In video coding standard H.264, a frame coded with intra-prediction only is called an I-frame. H.264 adopts a causal DPCM-like inter-block prediction to compress blocks in an I-frame, where already coded blocks including the ones on the left, upper left, upper and upper right, are used to predict the current block. Still refer to FIG. 1, in this case the current block is shown as x and its adjacent blocks ABCD are its reference blocks.
As image and video signals have the two-sided correlations, the two-sided noncausal predictive coding inherently generates predictions with higher accuracy, and permits higher performance and better compression than the one-sided causal coding. Efforts have been made to build the noncausal predictors. FIG. 2 shows an example of inter-frame predictive coding scheme in H.264. In H.264, a frame coded with only causal inter-frame predictions from a past frame is called a P-frame, and a frame coded with noncausal predictions from both past and future frames is called a B-frame. Although each B-frame, such as the frame 202, is coded with noncausal inter-frame predictions, and thus achieves the highest compression ratio, its reference frames, such as the frame 201 and 204, have to be either an I-frame or a P-frame without noncausal predictions. Furthermore, each P-frame, such as the frame 204, is coded with only causal predictions from a previous I-frame or P-frame, such as the I-frame 201. Thus, in general, an I-frame has the lowest compression ratio and a P-frame has a compression ratio in between. The above restriction on the inter-frame prediction is carefully chosen to avoid the interdependence of the full noncausal inter-frame prediction. It is a partially noncausal inter-frame prediction with partial benefit achieved.
The prior invention [2] discloses a layered video predictive coding scheme. The base layer adopts the conventional causal prediction and the enhancement layer adopts the noncausal prediction with reference to the already coded pixels in base layer. There is no interdependence in [2]. This is a partially noncausal prediction too as the base layer cannot be coded with noncausal prediction. Further, as the base layer usually has lower resolution or lower SNR depending on the choice of scalability, the accuracy of the noncausal prediction from the pixels in base layer is limited too.
The prior invention [3] discloses a fully noncausal predictive coding for still image. Theoretically, in [3], the two-sided noncausal residual image signal is neither generated nor transmitted. Rather, the encoder in [3] converts the two-sided noncausal residual image signal into an equivalent one-sided representative signal through the potential matrix LU decomposition and matrix inversion. Practically, both encoder and decoder in [3] have prohibitive computational cost. The potential matrix in [3] is large. For example, in the case of the simplest noncausal predictor with reference to pixel ACEG as shown in FIG. 1, the potential matrix in [3] is over 2M×2M for a 1920×1080 sized image, where 2M×2M denotes 2 million rows by 2 million columns. The invention [3] breaks the conversion into a line-by-line iterative process. In each line iteration, the image-width sized matrix decomposition and inversion are involved. For example, the matrix is 1920×1920 for a 1920×1080 sized image, larger than the original image.
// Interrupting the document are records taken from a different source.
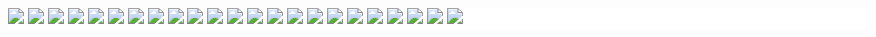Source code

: <a href="https://s3.amazonaws.com/suchow.io/images/doppelgangers/obama-402.png"><img src="https://s3.amazonaws.com/suchow.io/images/doppelgangers/thumbnails/obama-402.jpg" width="128px" /></a>
<a href="https://s3.amazonaws.com/suchow.io/images/doppelgangers/obama-403.png"><img src="https://s3.amazonaws.com/suchow.io/images/doppelgangers/thumbnails/obama-403.jpg" width="128px" /></a>
<a href="https://s3.amazonaws.com/suchow.io/images/doppelgangers/obama-404.png"><img src="https://s3.amazonaws.com/suchow.io/images/doppelgangers/thumbnails/obama-404.jpg" width="128px" /></a>
<a href="https://s3.amazonaws.com/suchow.io/images/doppelgangers/obama-405.png"><img src="https://s3.amazonaws.com/suchow.io/images/doppelgangers/thumbnails/obama-405.jpg" width="128px" /></a>
<a href="https://s3.amazonaws.com/suchow.io/images/doppelgangers/obama-406.png"><img src="https://s3.amazonaws.com/suchow.io/images/doppelgangers/thumbnails/obama-406.jpg" width="128px" /></a>
<a href="https://s3.amazonaws.com/suchow.io/images/doppelgangers/obama-407.png"><img src="https://s3.amazonaws.com/suchow.io/images/doppelgangers/thumbnails/obama-407.jpg" width="128px" /></a>
<a href="https://s3.amazonaws.com/suchow.io/images/doppelgangers/obama-408.png"><img src="https://s3.amazonaws.com/suchow.io/images/doppelgangers/thumbnails/obama-408.jpg" width="128px" /></a>
<a href="https://s3.amazonaws.com/suchow.io/images/doppelgangers/obama-409.png"><img src="https://s3.amazonaws.com/suchow.io/images/doppelgangers/thumbnails/obama-409.jpg" width="128px" /></a>
<a href="https://s3.amazonaws.com/suchow.io/images/doppelgangers/obama-410.png"><img src="https://s3.amazonaws.com/suchow.io/images/doppelgangers/thumbnails/obama-410.jpg" width="128px" /></a>
<a href="https://s3.amazonaws.com/suchow.io/images/doppelgangers/obama-411.png"><img src="https://s3.amazonaws.com/suchow.io/images/doppelgangers/thumbnails/obama-411.jpg" width="128px" /></a>
<a href="https://s3.amazonaws.com/suchow.io/images/doppelgangers/obama-412.png"><img src="https://s3.amazonaws.com/suchow.io/images/doppelgangers/thumbnails/obama-412.jpg" width="128px" /></a>
<a href="https://s3.amazonaws.com/suchow.io/images/doppelgangers/obama-413.png"><img src="https://s3.amazonaws.com/suchow.io/images/doppelgangers/thumbnails/obama-413.jpg" width="128px" /></a>
<a href="https://s3.amazonaws.com/suchow.io/images/doppelgangers/obama-414.png"><img src="https://s3.amazonaws.com/suchow.io/images/doppelgangers/thumbnails/obama-414.jpg" width="128px" /></a>
<a href="https://s3.amazonaws.com/suchow.io/images/doppelgangers/obama-415.png"><img src="https://s3.amazonaws.com/suchow.io/images/doppelgangers/thumbnails/obama-415.jpg" width="128px" /></a>
<a href="https://s3.amazonaws.com/suchow.io/images/doppelgangers/obama-416.png"><img src="https://s3.amazonaws.com/suchow.io/images/doppelgangers/thumbnails/obama-416.jpg" width="128px" /></a>
<a href="https://s3.amazonaws.com/suchow.io/images/doppelgangers/obama-417.png"><img src="https://s3.amazonaws.com/suchow.io/images/doppelgangers/thumbnails/obama-417.jpg" width="128px" /></a>
<a href="https://s3.amazonaws.com/suchow.io/images/doppelgangers/obama-418.png"><img src="https://s3.amazonaws.com/suchow.io/images/doppelgangers/thumbnails/obama-418.jpg" width="128px" /></a>
<a href="https://s3.amazonaws.com/suchow.io/images/doppelgangers/obama-419.png"><img src="https://s3.amazonaws.com/suchow.io/images/doppelgangers/thumbnails/obama-419.jpg" width="128px" /></a>
<a href="https://s3.amazonaws.com/suchow.io/images/doppelgangers/obama-420.png"><img src="https://s3.amazonaws.com/suchow.io/images/doppelgangers/thumbnails/obama-420.jpg" width="128px" /></a>
<a href="https://s3.amazonaws.com/suchow.io/images/doppelgangers/obama-421.png"><img src="https://s3.amazonaws.com/suchow.io/images/doppelgangers/thumbnails/obama-421.jpg" width="128px" /></a>
<a href="https://s3.amazonaws.com/suchow.io/images/doppelgangers/obama-422.png"><img src="https://s3.amazonaws.com/suchow.io/images/doppelgangers/thumbnails/obama-422.jpg" width="128px" /></a>
<a href="https://s3.amazonaws.com/suchow.io/images/doppelgangers/obama-423.png"><img src="https://s3.amazonaws.com/suchow.io/images/doppelgangers/thumbnails/obama-423.jpg" width="128px" /></a>
<a href="https://s3.amazonaws.com/suchow.io/images/doppelgangers/obama-424.png"><img src="https://s3.amazonaws.com/suchow.io/images/doppelgangers/thumbnails/obama-424.jpg" width="128px" /></a>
As those matrices cannot be transmitted to the decoder side, the decoder in [3] needs matrix decomposition and inversion again to convert the one-sided representative signal back to the original image. The decomposition and inversion of large matrix involve prohibitive computational cost.
Therefore, it is desirable to find the fully noncausal prediction and reconstruction methods with affordable computational cost for image and video coding.